> **Problem 1**: Reproduce the rows verbatim, taking the stretch from the first row through the row containing "individuals across the", with both ends included.

----------

The prosecutor in the Casey Anthony murder trial pulled out all the stops, forensically. They were able to prove that the “smell of death” was present in the trunk of the defendant’s car. Yet the jury acquitted Casey Anthony, much to the astonishment of the American public. Many ascribe this failure-to-convict to the ‘CSI Effect.” (Hoffmeister, 2011, para. 8). The prosecutor, by relying so heavily on forensic analysis in its presentation of the case, may have unwittingly perpetuated this. While proving certain facts forensically, the prosecutor was unable to prove manner or cause of death. In the past, the circumstantial evidence of her disappearance might have been sufficient to overcome this absence. But not modernly. Jurors want and expect more, even while acknowledging CSI is a fictional representation. Jurors, with “no legal training or real-life experience with the criminal justice system . . . are without any frame of reference for how trials operate beyond what they see on television.” (Hoffmeister, 2011, para. 2.)
The role and function of the defense attorney is also routinely impugned on these series. Retained attorneys are depicted as high-priced shysters who will say or do anything to secure the acquittal of his or her client. Conversely, the public defender is portrayed as feeble and inept. Yet none of these depictions resemble reality. Criminal defense attorneys, unlike their counterparts who practice Civil Law, are less motivated by the material gains in the profession and more motivated by the higher ideals of defending the Constitution.

----------

> **Problem 2**: Restate the stretch of the CSI Effect passage from "The role and" through "defending the Constitution.", putting "hucksters" wherever "shysters" appears.

> **Dataset records**:

----------

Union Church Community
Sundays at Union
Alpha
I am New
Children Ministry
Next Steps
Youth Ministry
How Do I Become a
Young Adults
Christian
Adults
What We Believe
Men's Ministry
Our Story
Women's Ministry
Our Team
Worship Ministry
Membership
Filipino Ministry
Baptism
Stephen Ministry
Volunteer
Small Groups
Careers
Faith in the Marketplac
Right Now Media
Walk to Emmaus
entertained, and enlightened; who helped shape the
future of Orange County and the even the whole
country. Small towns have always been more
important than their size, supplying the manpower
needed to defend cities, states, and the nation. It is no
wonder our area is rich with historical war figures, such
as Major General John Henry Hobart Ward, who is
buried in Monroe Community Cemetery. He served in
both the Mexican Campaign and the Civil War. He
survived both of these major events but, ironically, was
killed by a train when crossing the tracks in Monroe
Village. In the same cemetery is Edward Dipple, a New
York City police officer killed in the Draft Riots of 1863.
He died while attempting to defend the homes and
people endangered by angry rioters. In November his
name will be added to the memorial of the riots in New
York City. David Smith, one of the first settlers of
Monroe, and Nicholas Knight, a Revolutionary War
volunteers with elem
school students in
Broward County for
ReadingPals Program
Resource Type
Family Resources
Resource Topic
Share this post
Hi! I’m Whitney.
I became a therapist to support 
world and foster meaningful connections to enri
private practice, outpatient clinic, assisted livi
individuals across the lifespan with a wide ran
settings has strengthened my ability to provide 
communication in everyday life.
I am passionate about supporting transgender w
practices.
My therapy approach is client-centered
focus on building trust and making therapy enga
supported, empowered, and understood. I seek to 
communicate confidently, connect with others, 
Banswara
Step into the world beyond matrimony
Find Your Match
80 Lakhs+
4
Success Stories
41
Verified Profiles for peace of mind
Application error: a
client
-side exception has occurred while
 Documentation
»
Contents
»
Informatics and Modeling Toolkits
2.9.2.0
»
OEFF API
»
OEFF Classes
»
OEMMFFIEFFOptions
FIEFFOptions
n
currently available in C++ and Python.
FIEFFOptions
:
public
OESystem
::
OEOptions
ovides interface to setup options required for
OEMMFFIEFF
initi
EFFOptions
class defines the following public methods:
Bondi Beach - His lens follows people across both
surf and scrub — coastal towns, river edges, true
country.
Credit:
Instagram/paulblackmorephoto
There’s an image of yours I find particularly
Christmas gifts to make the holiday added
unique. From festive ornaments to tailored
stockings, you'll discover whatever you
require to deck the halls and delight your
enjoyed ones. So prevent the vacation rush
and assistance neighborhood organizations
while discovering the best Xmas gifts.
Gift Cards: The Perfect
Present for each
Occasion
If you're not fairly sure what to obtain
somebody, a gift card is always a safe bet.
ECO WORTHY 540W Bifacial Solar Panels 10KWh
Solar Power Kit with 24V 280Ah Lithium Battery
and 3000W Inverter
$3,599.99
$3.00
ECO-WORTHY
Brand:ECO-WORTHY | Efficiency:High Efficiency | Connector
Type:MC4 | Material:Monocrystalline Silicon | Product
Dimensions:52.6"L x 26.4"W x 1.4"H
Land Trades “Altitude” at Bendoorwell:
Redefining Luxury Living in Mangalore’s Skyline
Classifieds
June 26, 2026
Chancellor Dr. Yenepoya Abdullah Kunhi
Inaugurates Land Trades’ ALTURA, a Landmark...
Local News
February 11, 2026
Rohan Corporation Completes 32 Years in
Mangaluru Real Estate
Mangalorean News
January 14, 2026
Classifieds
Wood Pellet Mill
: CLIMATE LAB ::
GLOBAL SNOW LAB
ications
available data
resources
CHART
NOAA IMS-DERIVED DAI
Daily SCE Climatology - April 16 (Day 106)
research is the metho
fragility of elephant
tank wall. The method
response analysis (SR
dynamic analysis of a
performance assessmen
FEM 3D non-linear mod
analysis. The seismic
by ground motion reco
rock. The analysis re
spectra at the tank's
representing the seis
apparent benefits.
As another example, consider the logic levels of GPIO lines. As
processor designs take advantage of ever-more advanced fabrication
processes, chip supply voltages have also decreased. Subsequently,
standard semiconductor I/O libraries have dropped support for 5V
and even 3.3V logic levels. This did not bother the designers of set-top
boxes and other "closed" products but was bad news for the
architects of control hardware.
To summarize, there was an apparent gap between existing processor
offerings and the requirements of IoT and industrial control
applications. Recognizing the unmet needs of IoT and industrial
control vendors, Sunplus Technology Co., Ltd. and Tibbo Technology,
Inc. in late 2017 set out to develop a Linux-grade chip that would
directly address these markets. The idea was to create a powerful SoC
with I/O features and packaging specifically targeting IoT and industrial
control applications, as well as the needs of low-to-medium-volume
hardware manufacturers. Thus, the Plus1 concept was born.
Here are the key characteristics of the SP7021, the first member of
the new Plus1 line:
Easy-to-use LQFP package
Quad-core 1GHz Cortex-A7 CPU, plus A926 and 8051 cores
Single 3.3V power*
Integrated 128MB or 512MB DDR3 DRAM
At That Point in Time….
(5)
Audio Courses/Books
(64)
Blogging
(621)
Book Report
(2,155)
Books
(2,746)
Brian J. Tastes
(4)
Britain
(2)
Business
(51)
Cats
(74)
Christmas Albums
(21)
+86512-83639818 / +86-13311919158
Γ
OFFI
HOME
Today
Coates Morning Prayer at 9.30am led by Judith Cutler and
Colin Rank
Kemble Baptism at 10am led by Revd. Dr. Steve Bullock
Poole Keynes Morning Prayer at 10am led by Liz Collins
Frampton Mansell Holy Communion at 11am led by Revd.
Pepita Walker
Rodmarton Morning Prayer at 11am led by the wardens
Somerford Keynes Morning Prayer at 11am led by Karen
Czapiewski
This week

----------

> **Task solution 1**:
Union Church Community
Sundays at Union
Alpha
I am New
Children Ministry
Next Steps
Youth Ministry
How Do I Become a
Young Adults
Christian
Adults
What We Believe
Men's Ministry
Our Story
Women's Ministry
Our Team
Worship Ministry
Membership
Filipino Ministry
Baptism
Stephen Ministry
Volunteer
Small Groups
Careers
Faith in the Marketplac
Right Now Media
Walk to Emmaus
entertained, and enlightened; who helped shape the
future of Orange County and the even the whole
country. Small towns have always been more
important than their size, supplying the manpower
needed to defend cities, states, and the nation. It is no
wonder our area is rich with historical war figures, such
as Major General John Henry Hobart Ward, who is
buried in Monroe Community Cemetery. He served in
both the Mexican Campaign and the Civil War. He
survived both of these major events but, ironically, was
killed by a train when crossing the tracks in Monroe
Village. In the same cemetery is Edward Dipple, a New
York City police officer killed in the Draft Riots of 1863.
He died while attempting to defend the homes and
people endangered by angry rioters. In November his
name will be added to the memorial of the riots in New
York City. David Smith, one of the first settlers of
Monroe, and Nicholas Knight, a Revolutionary War
volunteers with elem
school students in
Broward County for
ReadingPals Program
Resource Type
Family Resources
Resource Topic
Share this post
Hi! I’m Whitney.
I became a therapist to support 
world and foster meaningful connections to enri
private practice, outpatient clinic, assisted livi
individuals across the lifespan with a wide ran

> **Task solution 2**:
The role and function of the defense attorney is also routinely impugned on these series. Retained attorneys are depicted as high-priced hucksters who will say or do anything to secure the acquittal of his or her client. Conversely, the public defender is portrayed as feeble and inept. Yet none of these depictions resemble reality. Criminal defense attorneys, unlike their counterparts who practice Civil Law, are less motivated by the material gains in the profession and more motivated by the higher ideals of defending the Constitution.